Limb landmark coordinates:
↓↓↓
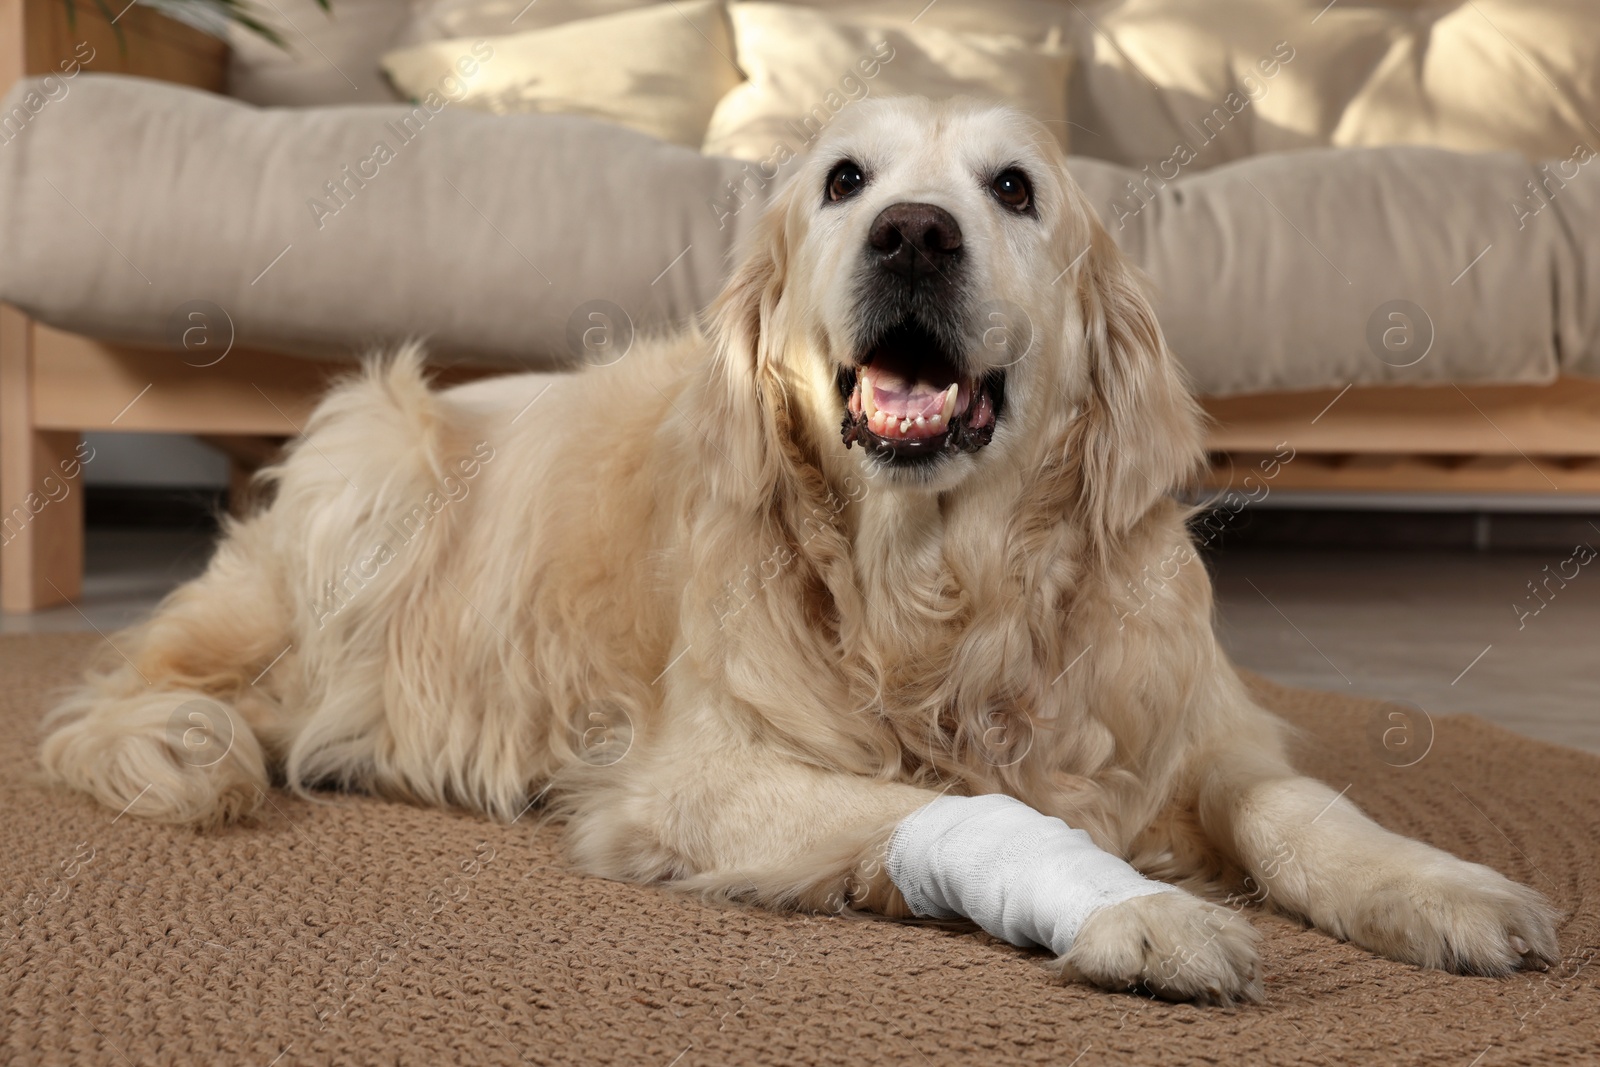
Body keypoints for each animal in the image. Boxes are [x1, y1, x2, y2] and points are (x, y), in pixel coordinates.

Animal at [43, 95, 1555, 1004]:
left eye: (1014, 189)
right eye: (845, 180)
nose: (913, 233)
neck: (943, 596)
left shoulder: (1204, 725)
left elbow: (1305, 809)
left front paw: (1437, 886)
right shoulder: (696, 776)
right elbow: (941, 810)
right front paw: (1134, 908)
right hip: (374, 451)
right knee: (136, 695)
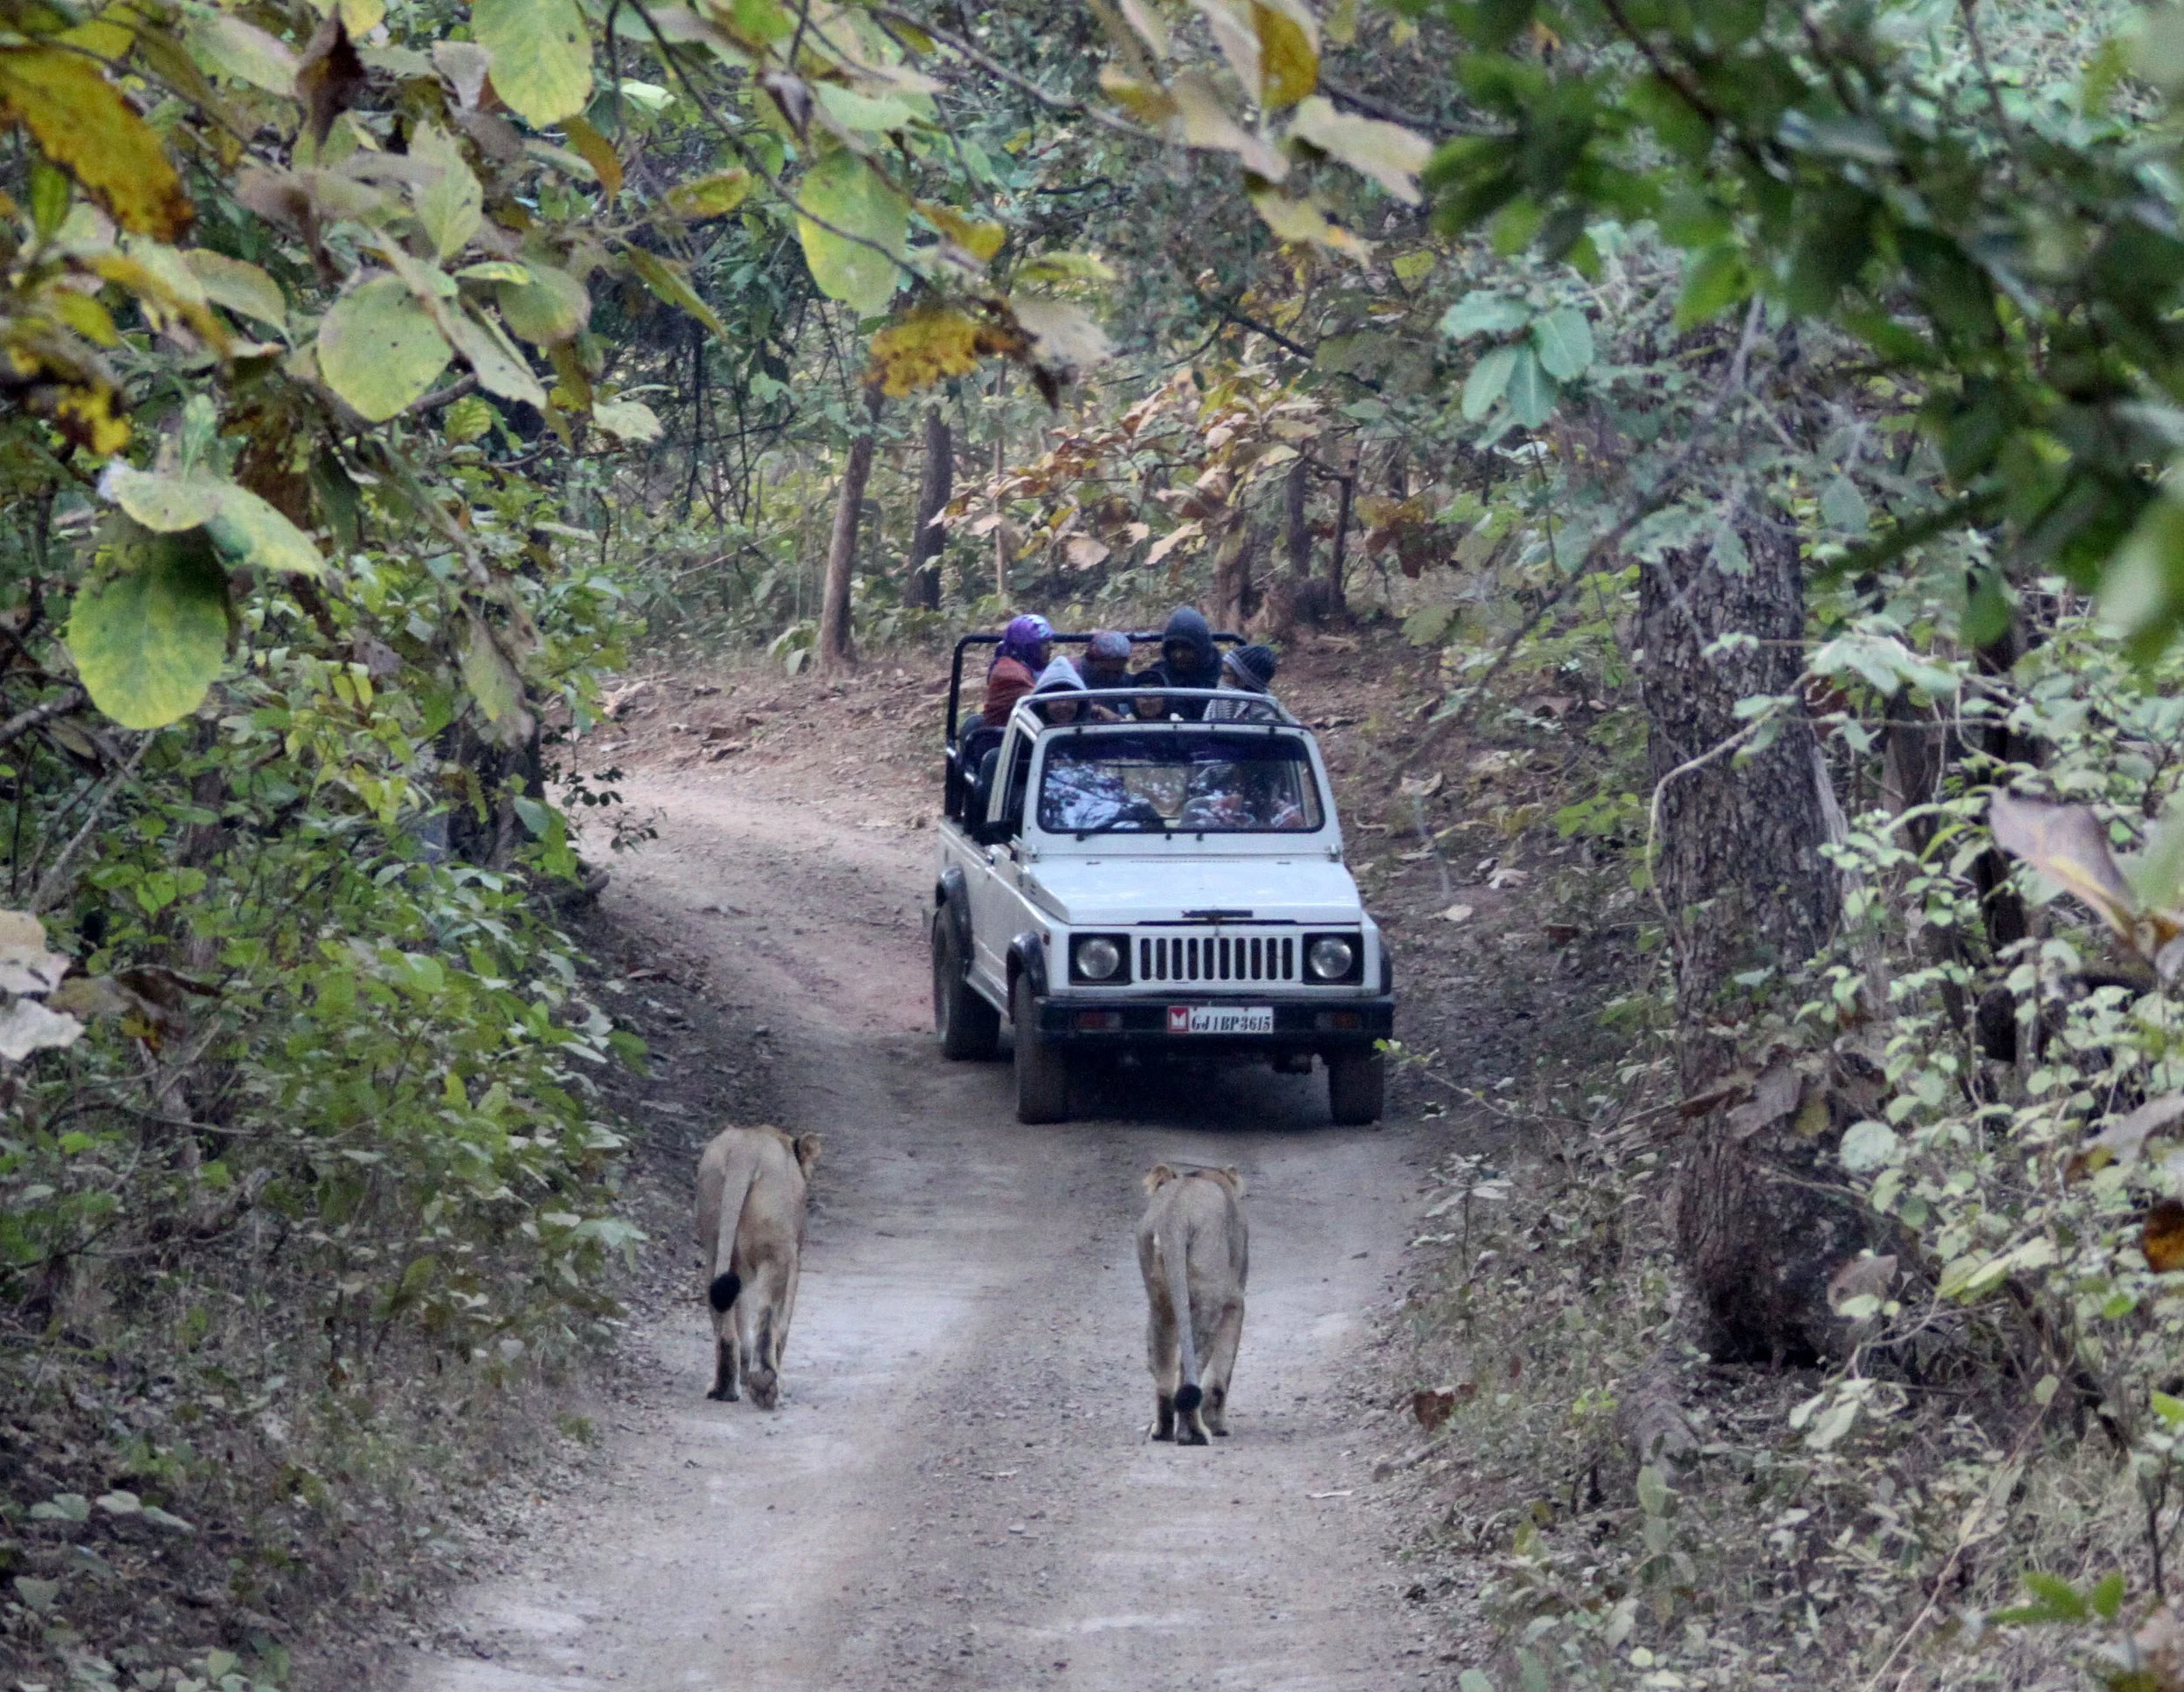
↑↑↑
Required action: Reproduce each entry precisely; the pictures stay out.

Output for this exercise:
Body keypoints for each animal in the image. Boxes are [x1, y1, x2, y2] and points are (x, y), in pixel coordinates.

Animal at [43, 95, 1555, 1004]:
left eye: (1014, 189)
right eye: (845, 180)
nose: (913, 233)
neck: (943, 596)
left shoulder: (1204, 725)
left elbow: (1305, 809)
left front paw: (1437, 886)
right shoulder: (696, 776)
right elbow: (941, 810)
right front paw: (1134, 908)
right hip: (374, 451)
right knee: (136, 695)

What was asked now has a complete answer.